Bing schlägt Google – muss das Angebot von Suchmaschinenoptimierung überdacht werden?
Sep 19
Keine Suchmaschine nimmt eine so starke Prägnanz ein wie Google. Die Suchmaschine ist mit Abstand Marktführer und auch wenn in vielen Bereichen nicht alles rund läuft mit den Produkten und Entwicklungen, so macht dem Konzern so schnell keiner was vor, wenn es um die effiziente Suche im Web geht. Daher ist auch das Angebot von Suchmaschinenoptimierung auf Google abgestimmt. Doch nun enthüllt eine Statistik des Marktforschungsunternehmens Experian Hitwise, dass Konkurrent Bing aus dem Hause Microsoft effizienter arbeitet. Das zeigt eine entsprechende Statistik, die sich aber lediglich auf den englischsprachigen Raum bezieht. Die Marktforscher haben untersucht, wie viele Suchanfragen an eine der Suchmaschinen auch dazu führten, dass der Nutzer auch eine der angezeigten Webseiten besuchte. Google schaffte hier lediglich einen Wert von 67,56 Prozent. Bing erreichte hingegen stolze 80,04 Prozent und hat damit die Nase vorn.
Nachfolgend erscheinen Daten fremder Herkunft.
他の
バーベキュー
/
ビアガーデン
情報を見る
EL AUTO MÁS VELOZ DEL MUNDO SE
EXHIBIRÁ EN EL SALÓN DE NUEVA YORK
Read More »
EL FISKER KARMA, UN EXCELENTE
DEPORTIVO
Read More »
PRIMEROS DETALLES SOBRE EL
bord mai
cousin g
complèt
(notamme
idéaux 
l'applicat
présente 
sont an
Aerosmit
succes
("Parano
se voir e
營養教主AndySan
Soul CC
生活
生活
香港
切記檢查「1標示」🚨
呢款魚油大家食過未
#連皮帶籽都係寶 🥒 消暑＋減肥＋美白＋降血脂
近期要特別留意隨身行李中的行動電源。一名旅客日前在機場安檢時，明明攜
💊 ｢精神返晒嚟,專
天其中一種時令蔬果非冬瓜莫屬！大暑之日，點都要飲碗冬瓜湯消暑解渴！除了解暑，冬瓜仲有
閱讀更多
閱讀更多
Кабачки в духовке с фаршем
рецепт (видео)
Noch besser konnte sich nur Yahoo platzieren, der damit Spitzenreiter wurde. Bei der Suchmaschine, die ebenfalls von den Bing-Algorithmen beliefert wird, führten 81,36 Prozent aller Suchanfragen zu einem Klick. Hier sind in den Ergebnislisten also vor allem Webseiten verlinkt, die dem entsprechen, was der Nutzer gerade suchte. Bei einem guten Angebot von Suchmaschinenoptimierung sollte die lohnenswerte Platzierung in einer solchen Suchmaschine ein wichtiges Ziel sein.
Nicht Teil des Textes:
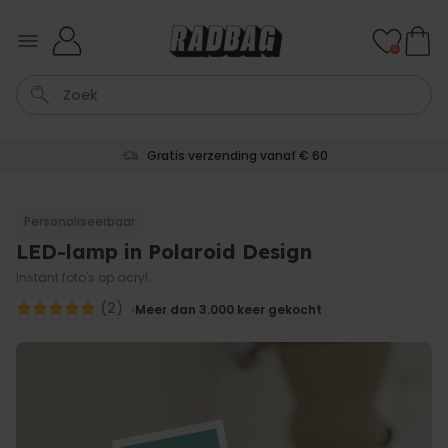
Ga naar de inhoud
0
Gratis verzending vanaf € 60
Tas
Sleutel
Lamp
Mok
Aperol Spritz
Personaliseerbaar
LED-lamp in Polaroid Design
Personaliseerbaar
Gepersonaliseerde
Instant foto's op acryl.
champagne coupe met tekst
Meer dan
(2)
Meer dan 3.000
keer gekocht
2.000
keer
24,99 €
gekocht
Personaliseerbaar
Aperol Spritz Glas met Naam
Gegraveerd
Meer dan
19.400
keer
16,99 €
gekocht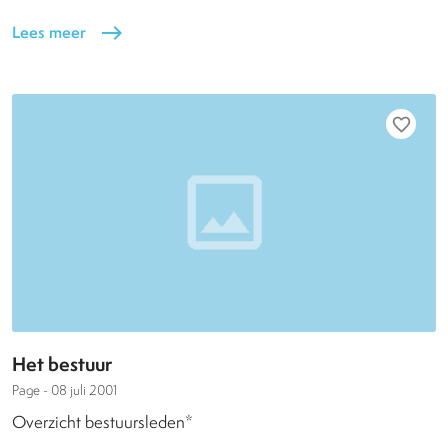
Lees meer
east
favorite_border
Het bestuur
Page -
08 juli 2001
Overzicht bestuursleden*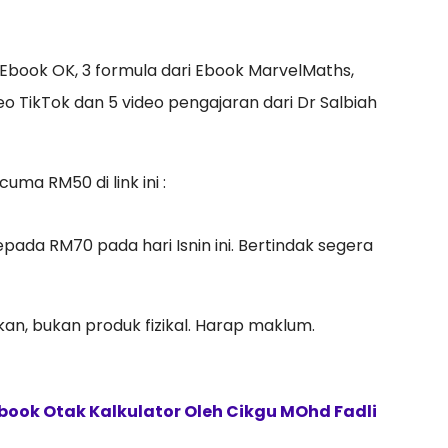
 Ebook OK, 3 formula dari Ebook MarvelMaths,
o TikTok dan 5 video pengajaran dari Dr Salbiah
ma RM50 di link ini :
epada RM70 pada hari Isnin ini. Bertindak segera
lkan, bukan produk fizikal. Harap maklum.
ook Otak Kalkulator Oleh Cikgu MOhd Fadli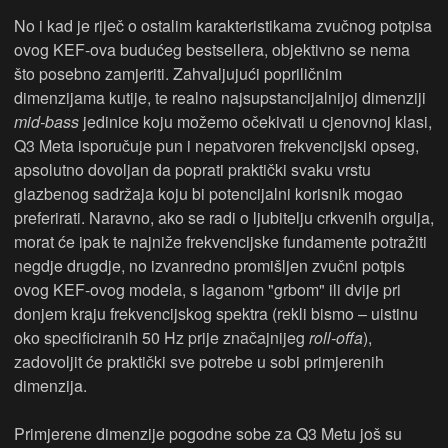
No i kad je riječ o ostalim karakteristikama zvučnog potpisa
ovog KEF-ova budućeg bestsellera, objektivno se nema
što posebno zamjeriti. Zahvaljujući popriličnim
dimenzijama kutije, te realno najsupstancijalnijoj dimenziji
mid-bass
jedinice koju možemo očekivati u cjenovnoj klasi,
Q3 Meta isporučuje pun i nepatvoren frekvencijski opseg,
apsolutno dovoljan da poprati praktički svaku vrstu
glazbenog sadržaja koju bi potencijalni korisnik mogao
preferirati. Naravno, ako se radi o ljubitelju crkvenih orgulja,
morat će ipak te najniže frekvencijske fundamente potražiti
negdje drugdje, no izvanredno promišljen zvučni potpis
ovog KEF-ovog modela, s laganom "grbom" ili dvije pri
donjem kraju frekvencijskog spektra (rekli bismo – uistinu
oko specificiranih 50 Hz prije značajnijeg
roll-offa
),
zadovoljit će praktički sve potrebe u sobi primjerenih
dimenzija.
Primjerene dimenzije pogodne sobe za Q3 Metu još su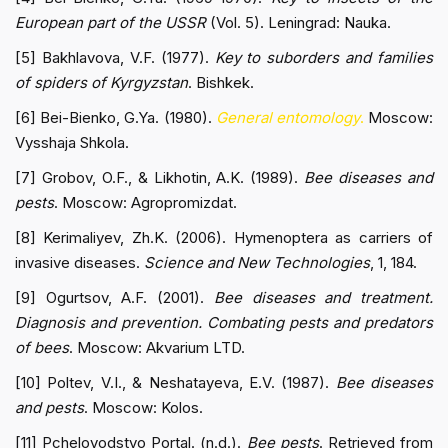
European part of the USSR
(Vol. 5). Leningrad: Nauka.
[5] Bakhlavova, V.F. (1977).
Key to suborders and families
of spiders of Kyrgyzstan
. Bishkek.
[6] Bei-Bienko, G.Ya. (1980).
General entomology
.
Moscow:
Vysshaja Shkola.
[7] Grobov, O.F., & Likhotin, A.K. (1989).
Bee diseases and
pests
. Moscow: Agropromizdat.
[8] Kerimaliyev, Zh.K. (2006). Hymenoptera as carriers of
invasive diseases.
Science and New Technologies
, 1, 184.
[9] Ogurtsov, A.F. (2001).
Bee diseases and treatment.
Diagnosis and prevention. Combating pests and predators
of bees
. Moscow: Akvarium LTD.
[10] Poltev, V.I., & Neshatayeva, E.V. (1987).
Bee diseases
and pests
. Moscow: Kolos.
[11] Pchelovodstvo Portal. (n.d.).
Bee pests
. Retrieved from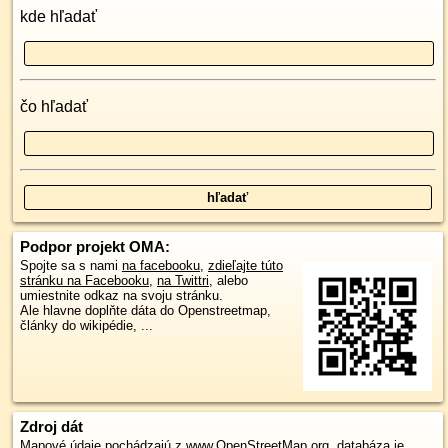
kde hľadať
čo hľadať
Podpor projekt OMA:
Spojte sa s nami
na facebooku
,
zdieľajte túto
stránku na Facebooku
,
na Twittri
, alebo
umiestnite odkaz na svoju stránku.
Ale hlavne doplňte dáta do Openstreetmap,
články do wikipédie, ...
Zdroj dát
Mapové údaje pochádzajú z
www.OpenStreetMap.org
, databáza je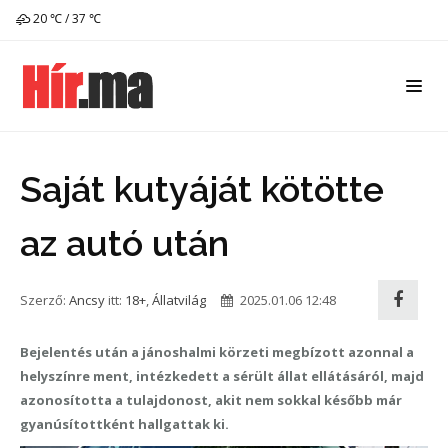
20 ℃ / 37 ℃
Saját kutyáját kötötte
az autó után
Szerző:
Ancsy
itt:
18+
,
Állatvilág
2025.01.06 12:48
Bejelentés után a jánoshalmi körzeti megbízott azonnal a
helyszínre ment, intézkedett a sérült állat ellátásáról, majd
azonosította a tulajdonost, akit nem sokkal később már
gyanúsítottként hallgattak ki.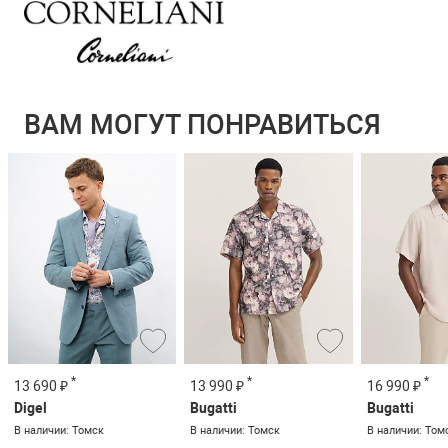
ВАМ МОГУТ ПОНРАВИТЬСЯ
*
*
*
13 690 ₽
13 990 ₽
16 990 ₽
Digel
Bugatti
Bugatti
В наличии: Томск
В наличии: Томск
В наличии: Том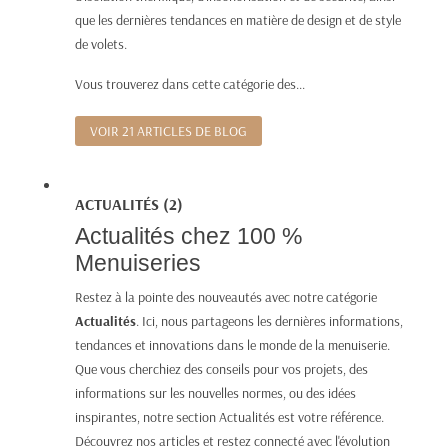
que les dernières tendances en matière de design et de style
de volets.
Vous trouverez dans cette catégorie des...
VOIR 21 ARTICLES DE BLOG
ACTUALITÉS (2)
Actualités chez 100 %
Menuiseries
Restez à la pointe des nouveautés avec notre catégorie
Actualités
. Ici, nous partageons les dernières informations,
tendances et innovations dans le monde de la menuiserie.
Que vous cherchiez des conseils pour vos projets, des
informations sur les nouvelles normes, ou des idées
inspirantes, notre section Actualités est votre référence.
Découvrez nos articles et restez connecté avec l'évolution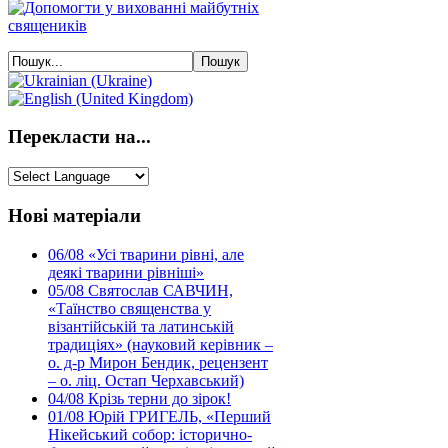
Перекласти на...
Нові матеріали
06/08
«Усі тварини рівні, але
деякі тварини рівніші»
05/08
Святослав САВЧИН,
«Таїнство священства у
візантійській та латинській
традиціях» (науковий керівник –
о. д-р Мирон Бендик, рецензент
– о. ліц. Остап Черхавський)
04/08
Крізь терни до зірок!
01/08
Юрій ГРИГЕЛЬ, «Перший
Нікейський собор: історично-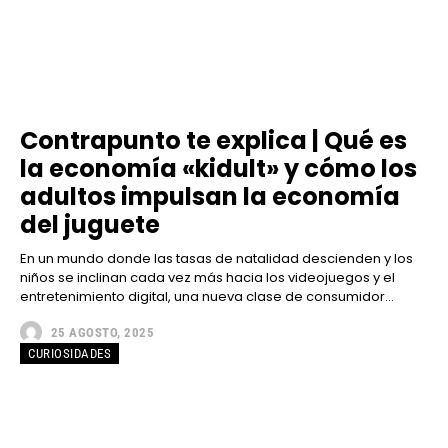
Contrapunto te explica | Qué es
la economía «kidult» y cómo los
adultos impulsan la economía
del juguete
En un mundo donde las tasas de natalidad descienden y los
niños se inclinan cada vez más hacia los videojuegos y el
entretenimiento digital, una nueva clase de consumidor...
25 AGOSTO, 2025
CURIOSIDADES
Die Marktforscher gaben innerhalb ihrer Studie an, dass es bei Google, aber auch bei Microsoft durchaus noch Verbesserungspotential gebe. Gleichzeitig räumten sie ein, dass Nutzer oft auch nur vage formulierte Suchanfragen stellen und die Ergebnisse der Suchmaschine daher nicht immer zum Klickerfolg führen. 25,32 Prozent der Anfragen bestehen beispielsweise nur aus einem Wort, 24,09 Prozent setzen sich aus zwei Wörtern zusammen. Hier lässt sich bereits genauer ermitteln, was der Nutzer genau sucht. Suchanfragen mit drei Begriffen haben einen Anteil von 19,49 Prozent. Per offizieller Definition ist eine Suchanfrage dann erfolgreich, wenn sie auch tatsächlich zum Besuch einer Webseite führt. Wenn der Nutzer im Umkehrschluss also keine der angezeigten Seiten öffnet, gilt die Suche als gescheitert.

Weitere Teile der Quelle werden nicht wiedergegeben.